The Formation of Massive Star Systems by Accretion
Mark R. Krumholz, Richard I. Klein, Christopher F. McKee, Stella S. R., Offner, Andrew J. Cunningham

TL;DR
This study uses 3D radiation-hydrodynamic simulations to show that massive stars can continue to grow via accretion despite strong radiation pressure, due to instabilities that channel gas inward.
Contribution
It demonstrates that gravitational and Rayleigh-Taylor instabilities enable accretion onto massive stars, challenging previous assumptions about radiation pressure halting star growth.
Findings
Radiation pressure does not prevent accretion in massive star formation.
Instabilities create channels allowing gas to reach the star system.
Formation of small multiple systems through disk fragmentation.
Abstract
Massive stars produce so much light that the radiation pressure they exert on the gas and dust around them is stronger than their gravitational attraction, a condition that has long been expected to prevent them from growing by accretion.

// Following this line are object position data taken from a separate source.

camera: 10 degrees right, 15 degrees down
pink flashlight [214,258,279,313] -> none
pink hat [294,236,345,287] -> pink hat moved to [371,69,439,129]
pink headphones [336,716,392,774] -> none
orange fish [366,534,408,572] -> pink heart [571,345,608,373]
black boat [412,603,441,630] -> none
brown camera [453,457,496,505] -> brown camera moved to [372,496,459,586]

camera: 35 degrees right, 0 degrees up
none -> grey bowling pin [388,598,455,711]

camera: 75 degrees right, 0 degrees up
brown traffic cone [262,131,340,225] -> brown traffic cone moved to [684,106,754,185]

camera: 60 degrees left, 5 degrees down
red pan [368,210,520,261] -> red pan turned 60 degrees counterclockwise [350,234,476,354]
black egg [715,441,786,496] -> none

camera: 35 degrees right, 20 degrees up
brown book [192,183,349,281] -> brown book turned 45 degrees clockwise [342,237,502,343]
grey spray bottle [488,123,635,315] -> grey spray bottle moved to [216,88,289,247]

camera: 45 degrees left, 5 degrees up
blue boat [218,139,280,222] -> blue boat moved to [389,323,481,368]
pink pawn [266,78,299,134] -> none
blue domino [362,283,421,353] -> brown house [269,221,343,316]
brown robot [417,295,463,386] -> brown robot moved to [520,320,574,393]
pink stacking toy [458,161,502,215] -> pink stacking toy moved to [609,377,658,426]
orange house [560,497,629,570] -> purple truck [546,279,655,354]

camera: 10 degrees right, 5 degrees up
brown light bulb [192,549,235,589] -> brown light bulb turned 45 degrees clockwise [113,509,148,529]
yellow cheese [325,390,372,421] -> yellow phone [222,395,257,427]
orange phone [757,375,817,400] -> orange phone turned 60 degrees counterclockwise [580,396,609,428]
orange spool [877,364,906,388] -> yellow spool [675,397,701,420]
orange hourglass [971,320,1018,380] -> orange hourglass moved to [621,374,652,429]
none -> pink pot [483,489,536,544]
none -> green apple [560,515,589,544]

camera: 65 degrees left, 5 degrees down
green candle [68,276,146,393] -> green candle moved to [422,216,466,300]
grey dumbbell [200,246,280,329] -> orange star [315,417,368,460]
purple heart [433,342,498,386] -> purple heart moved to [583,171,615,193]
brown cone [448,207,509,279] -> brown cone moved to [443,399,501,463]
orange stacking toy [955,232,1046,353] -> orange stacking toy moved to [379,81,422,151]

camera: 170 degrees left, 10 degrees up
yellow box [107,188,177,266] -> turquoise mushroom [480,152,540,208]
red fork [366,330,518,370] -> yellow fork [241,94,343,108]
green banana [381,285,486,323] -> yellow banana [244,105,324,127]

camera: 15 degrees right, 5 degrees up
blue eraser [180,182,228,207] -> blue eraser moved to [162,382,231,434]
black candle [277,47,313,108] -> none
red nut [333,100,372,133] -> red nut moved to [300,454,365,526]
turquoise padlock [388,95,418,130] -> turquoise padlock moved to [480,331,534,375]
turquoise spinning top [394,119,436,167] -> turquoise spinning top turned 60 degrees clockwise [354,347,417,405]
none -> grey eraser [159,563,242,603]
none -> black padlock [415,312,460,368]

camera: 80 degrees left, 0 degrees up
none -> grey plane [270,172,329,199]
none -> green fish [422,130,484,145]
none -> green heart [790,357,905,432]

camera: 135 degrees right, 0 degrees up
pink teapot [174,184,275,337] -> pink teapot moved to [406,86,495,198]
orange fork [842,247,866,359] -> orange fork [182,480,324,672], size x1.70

We present three-dimensional radiation-hydrodynamic simulations of the collapse of a massive prestellar core and find that radiation pressure does not halt accretion. Instead, gravitational and Rayleigh-Taylor instabilities channel gas onto the star system through non-axisymmetric disks and filaments that self-shield against radiation, while allowing radiation to escape through optically-thin bubbles. Gravitational instabilities cause the disk to fragment and form a massive companion to the primary star. Radiation pressure does not limit stellar masses, but the instabilities that allow accretion to continue lead to small multiple systems.